The earliest forms of stoping were conducted with hand tools or by fire-setting; later gunpowder was introduced. From the 19th century onward, various other explosives, power-tools, and machines came into use. As mining progresses the stope is often backfilled with tailings, or when needed for strength, a mixture of tailings and cement. In old mines, stopes frequently collapse at a later time, leaving craters at the surface. They are an unexpected danger when records of underground mining have been lost with the passage of time.
Stoping is considered "productive work", and is contrasted with "deadwork", the work required merely to access the mineral deposit, such as sinking shafts and winzes, carving adits, tunnels, and levels, and establishing ventilation and transportation.
A stope can be created in a variety of ways. The specific method of stoping depends on a number of considerations, both technical and economical, based largely on the geology of the ore body being mined. These include the incline of the deposit (whether it is flat, tilted or vertical), the width of the deposit, the grade of the ore, the hardness and strength of the surrounding rock, and the cost of materials for supports.
It is common to dig shafts vertically downwards to reach the ore body and then drive horizontal levels through it. Stoping then takes place from these levels.
When the ore body is more or less horizontal, various forms of room and pillar stoping, cut and fill, or longwall mining can take place. In steeply-dipping ore bodies, such as lodes of tin, the stopes become long narrow near-vertical spaces, which, if one reaches the surface is known as a gunnis or coffen. A common method of mining such vertical ore bodies is stull stoping, see below.
Open stoping is generally divided into two basic forms based on direction: overhand and underhand stoping, which refer to the removal of ore from above or below the level, respectively. It is also possible to combine the two in a single operation.
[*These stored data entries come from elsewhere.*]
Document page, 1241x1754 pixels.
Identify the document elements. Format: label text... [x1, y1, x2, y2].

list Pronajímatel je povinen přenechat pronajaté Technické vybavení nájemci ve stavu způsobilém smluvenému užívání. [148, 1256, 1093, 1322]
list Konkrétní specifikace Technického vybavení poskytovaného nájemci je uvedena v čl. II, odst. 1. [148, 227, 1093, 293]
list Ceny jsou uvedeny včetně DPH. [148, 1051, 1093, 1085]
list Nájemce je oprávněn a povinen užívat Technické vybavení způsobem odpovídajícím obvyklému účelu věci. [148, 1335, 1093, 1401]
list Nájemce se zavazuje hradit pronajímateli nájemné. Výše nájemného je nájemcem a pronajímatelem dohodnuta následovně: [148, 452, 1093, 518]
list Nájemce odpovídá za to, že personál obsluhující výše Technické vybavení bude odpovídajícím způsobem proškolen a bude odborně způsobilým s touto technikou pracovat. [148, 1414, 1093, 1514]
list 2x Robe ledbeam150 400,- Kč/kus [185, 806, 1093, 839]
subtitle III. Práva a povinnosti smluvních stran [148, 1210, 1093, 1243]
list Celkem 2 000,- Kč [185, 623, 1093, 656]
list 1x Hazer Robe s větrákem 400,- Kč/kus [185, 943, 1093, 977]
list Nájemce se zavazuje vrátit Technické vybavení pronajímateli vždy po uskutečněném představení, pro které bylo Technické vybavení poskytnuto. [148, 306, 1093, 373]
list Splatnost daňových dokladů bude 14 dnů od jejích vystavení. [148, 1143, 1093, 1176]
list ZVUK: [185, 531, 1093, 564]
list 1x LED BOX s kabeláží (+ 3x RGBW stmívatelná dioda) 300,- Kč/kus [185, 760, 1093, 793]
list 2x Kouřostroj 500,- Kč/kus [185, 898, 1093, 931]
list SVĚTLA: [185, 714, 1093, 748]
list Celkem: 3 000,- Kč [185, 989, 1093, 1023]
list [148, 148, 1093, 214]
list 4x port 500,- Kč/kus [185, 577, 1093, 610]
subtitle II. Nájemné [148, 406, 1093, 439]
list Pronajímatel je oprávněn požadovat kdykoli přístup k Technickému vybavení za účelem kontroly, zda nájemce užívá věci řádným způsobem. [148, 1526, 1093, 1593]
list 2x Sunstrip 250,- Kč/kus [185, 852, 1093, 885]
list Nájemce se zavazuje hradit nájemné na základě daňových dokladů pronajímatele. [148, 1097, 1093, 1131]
Underhand stoping, also known as horizontal-cut underhand or underbreaking stoping, is the working of an ore deposit from the top downwards. Like shrinkage stoping, underhand stoping is most suitable for steeply dipping ore bodies. Because of the mechanical advantage it offers hand tools being struck downward (rather than upward, against gravity), this method was dominant prior to the invention of rock blasting and powered tools.
In overhand stoping, the deposit is worked from the bottom upward, the reverse of underhand stoping. With the advent of rock blasting and power drills, it became the predominant direction of stoping.
In combined stoping, the deposit is simultaneously worked from the bottom upward and the top downward, combining the techniques of overhand and underhand stoping into a single approach.
Breast stoping is a method used in horizontal or near-horizontal ore bodies, where gravity is not usable to move the ore around. Breast stoping lacks the characteristic "steps" of either underhand or overhand stoping, being mined in a singular cut. Room and pillar is a type of breast stoping.
Stull stoping is a form of stoping used in hardrock mining that uses systematic or random timbering ("stulls") placed between the foot and hanging wall of the vein. The method requires that the hanging wall and often the footwall be of competent rock as the stulls provide the only artificial support. This type of stope has been used up to a depth of 3,500 feet (1,077 m) and at intervals up to 12 feet (3.7 m) wide. The 1893 mining disaster at Dolcoath mine in Cornwall was caused by failure of the stulls holding up a huge weight of waste rock.
Square-set stoping is a method relying on square-set timbering.
Shrinkage stoping, is most suitable for steeply dipping ore bodies (70°—90°). In shrinkage stoping, mining proceeds from the bottom upwards, in horizontal slices (similar to cut and fill mining), with the broken ore being left in place for miners to work from. Because blasted rock takes up a greater volume than in situ rock (due to swell factor), some of the blasted ore (approximately 40%) must be removed to provide working space for the next ore slice. Once the top of the stope is reached all the ore is removed from the stope. The stope may be backfilled or left empty, depending on the rock conditions.